● **EXERCISE GOAL**: Nothing may be left out, so copy every entry exactly.

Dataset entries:
····················

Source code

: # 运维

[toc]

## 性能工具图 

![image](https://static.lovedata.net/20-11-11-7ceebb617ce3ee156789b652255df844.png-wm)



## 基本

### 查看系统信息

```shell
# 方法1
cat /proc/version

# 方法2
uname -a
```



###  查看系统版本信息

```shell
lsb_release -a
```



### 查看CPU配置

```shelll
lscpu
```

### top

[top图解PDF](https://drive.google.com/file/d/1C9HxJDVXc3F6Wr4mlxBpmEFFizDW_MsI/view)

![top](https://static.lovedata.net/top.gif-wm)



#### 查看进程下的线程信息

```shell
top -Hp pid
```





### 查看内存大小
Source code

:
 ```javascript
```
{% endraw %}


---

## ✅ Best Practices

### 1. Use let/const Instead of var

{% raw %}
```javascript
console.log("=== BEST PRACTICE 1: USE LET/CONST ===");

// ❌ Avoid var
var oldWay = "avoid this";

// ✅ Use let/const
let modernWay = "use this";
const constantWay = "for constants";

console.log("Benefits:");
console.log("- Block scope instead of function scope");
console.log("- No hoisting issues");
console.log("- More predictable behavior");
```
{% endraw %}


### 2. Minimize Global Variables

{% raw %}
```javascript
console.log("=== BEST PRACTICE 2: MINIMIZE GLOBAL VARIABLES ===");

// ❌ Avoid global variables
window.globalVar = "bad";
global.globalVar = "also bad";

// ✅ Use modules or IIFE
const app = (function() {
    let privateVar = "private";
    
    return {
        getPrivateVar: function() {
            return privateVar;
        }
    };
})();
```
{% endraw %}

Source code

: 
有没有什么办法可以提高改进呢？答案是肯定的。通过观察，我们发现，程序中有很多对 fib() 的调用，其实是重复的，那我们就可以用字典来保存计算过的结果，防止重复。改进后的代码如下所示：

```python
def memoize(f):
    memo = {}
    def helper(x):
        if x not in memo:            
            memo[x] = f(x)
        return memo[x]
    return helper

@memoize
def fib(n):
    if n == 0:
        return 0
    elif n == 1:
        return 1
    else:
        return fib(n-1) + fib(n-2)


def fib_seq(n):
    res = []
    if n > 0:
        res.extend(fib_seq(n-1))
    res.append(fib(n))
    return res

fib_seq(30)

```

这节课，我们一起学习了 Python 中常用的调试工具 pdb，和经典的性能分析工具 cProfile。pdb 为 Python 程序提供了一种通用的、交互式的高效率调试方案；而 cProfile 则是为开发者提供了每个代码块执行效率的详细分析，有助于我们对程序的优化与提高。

····················

● **RESULT BELOW**:
Source code

: # 运维

[toc]

## 性能工具图 

![image](https://static.lovedata.net/20-11-11-7ceebb617ce3ee156789b652255df844.png-wm)



## 基本

### 查看系统信息

```shell
# 方法1
cat /proc/version

# 方法2
uname -a
```



###  查看系统版本信息

```shell
lsb_release -a
```



### 查看CPU配置

```shelll
lscpu
```

### top

[top图解PDF](https://drive.google.com/file/d/1C9HxJDVXc3F6Wr4mlxBpmEFFizDW_MsI/view)

![top](https://static.lovedata.net/top.gif-wm)



#### 查看进程下的线程信息

```shell
top -Hp pid
```





### 查看内存大小
Source code

:
 ```javascript
```
{% endraw %}


---

## ✅ Best Practices

### 1. Use let/const Instead of var

{% raw %}
```javascript
console.log("=== BEST PRACTICE 1: USE LET/CONST ===");

// ❌ Avoid var
var oldWay = "avoid this";

// ✅ Use let/const
let modernWay = "use this";
const constantWay = "for constants";

console.log("Benefits:");
console.log("- Block scope instead of function scope");
console.log("- No hoisting issues");
console.log("- More predictable behavior");
```
{% endraw %}


### 2. Minimize Global Variables

{% raw %}
```javascript
console.log("=== BEST PRACTICE 2: MINIMIZE GLOBAL VARIABLES ===");

// ❌ Avoid global variables
window.globalVar = "bad";
global.globalVar = "also bad";

// ✅ Use modules or IIFE
const app = (function() {
    let privateVar = "private";
    
    return {
        getPrivateVar: function() {
            return privateVar;
        }
    };
})();
```
{% endraw %}

Source code

: 
有没有什么办法可以提高改进呢？答案是肯定的。通过观察，我们发现，程序中有很多对 fib() 的调用，其实是重复的，那我们就可以用字典来保存计算过的结果，防止重复。改进后的代码如下所示：

```python
def memoize(f):
    memo = {}
    def helper(x):
        if x not in memo:            
            memo[x] = f(x)
        return memo[x]
    return helper

@memoize
def fib(n):
    if n == 0:
        return 0
    elif n == 1:
        return 1
    else:
        return fib(n-1) + fib(n-2)


def fib_seq(n):
    res = []
    if n > 0:
        res.extend(fib_seq(n-1))
    res.append(fib(n))
    return res

fib_seq(30)

```

这节课，我们一起学习了 Python 中常用的调试工具 pdb，和经典的性能分析工具 cProfile。pdb 为 Python 程序提供了一种通用的、交互式的高效率调试方案；而 cProfile 则是为开发者提供了每个代码块执行效率的详细分析，有助于我们对程序的优化与提高。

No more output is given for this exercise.